» Reading passage
______________________________

# Lf: moss balls



## Bluebarry (Dec 26, 2010)

Looking for different size moss balls

All will be considered , please let me know price and size

Thanks


----------



## TCR (Jul 13, 2010)

lots at petsmart


----------



## Bluebarry (Dec 26, 2010)

You know the prices?


----------



## TCR (Jul 13, 2010)

i think 5-6$ per with assorted sizes


----------



## Grete_J (Oct 5, 2010)

Petsmart sells em for $8 or $9


----------



## Bluebarry (Dec 26, 2010)

Cool, I'll check them out!

Thanks alot guys


----------



## hi-revs (Nov 3, 2010)

Is this the petsmart on grandview?


----------



## TCR (Jul 13, 2010)

I know for sure the one in langley


----------



## roadrunner (Apr 25, 2010)

I've seen some in Petsmart on Marine way in Burnaby. April may have some too.


----------



## JTang (Apr 21, 2010)

______________________________

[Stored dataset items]
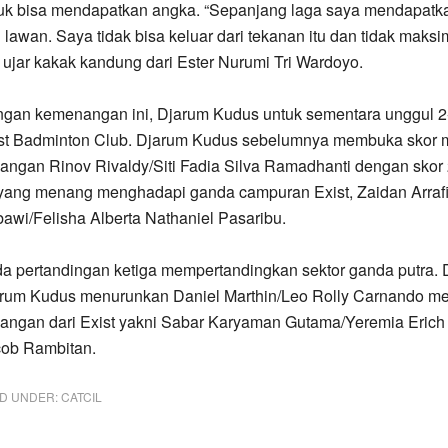
uk bisa mendapatkan angka. “Sepanjang laga saya mendapatk
i lawan. Saya tidak bisa keluar dari tekanan itu dan tidak maksi
,” ujar kakak kandung dari Ester Nurumi Tri Wardoyo.
gan kemenangan ini, Djarum Kudus untuk sementara unggul 2
st Badminton Club. Djarum Kudus sebelumnya membuka skor m
angan Rinov Rivaldy/Siti Fadia Silva Ramadhanti dengan skor 
yang menang menghadapi ganda campuran Exist, Zaidan Arraf
awi/Felisha Alberta Nathaniel Pasaribu.
a pertandingan ketiga mempertandingkan sektor ganda putra. 
rum Kudus menurunkan Daniel Marthin/Leo Rolly Carnando m
angan dari Exist yakni Sabar Karyaman Gutama/Yeremia Erich
ob Rambitan.
ED UNDER:
CATCIL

______________________________

» What this exercise asks
1. In the moss ball thread, what price does Grete_J say Petsmart charges for moss balls?
2. Continue the moss ball thread from where it stops.

» Answers by task
1. $8 or $9.

2.
How many do u need? I have some available for $5 a ball. Approx. 1.5'' dia.
Pm me if interested.


----------



## hi-revs (Nov 3, 2010)

^ I totally would but coquitlam is kinda fr out for me to pick them up


----------



## Bluebarry (Dec 26, 2010)

still looking for moss balls! wanting to get bigger ones.. size of base balls? 

will consider smallers one depending on size! please pm 

thanks


----------



## Bluebarry (Dec 26, 2010)

*LF: moss balls , all size considered!*

LF for any size moss balls, want to buy atleast 5-8 of them,

Please let me know what size and price. Thanks


----------



## Teewa (May 24, 2010)

*java moss*

I sent you a PM, I have some java moss


----------



## Bluebarry (Dec 26, 2010)

Still looking for some.... Anyone got any for sale?


----------



## Bluebarry (Dec 26, 2010)

moss balls moss ballssss... 

daily bumpp


----------



## Bluebarry (Dec 26, 2010)

Still looking for moss balls..


----------



## byron (Apr 23, 2010)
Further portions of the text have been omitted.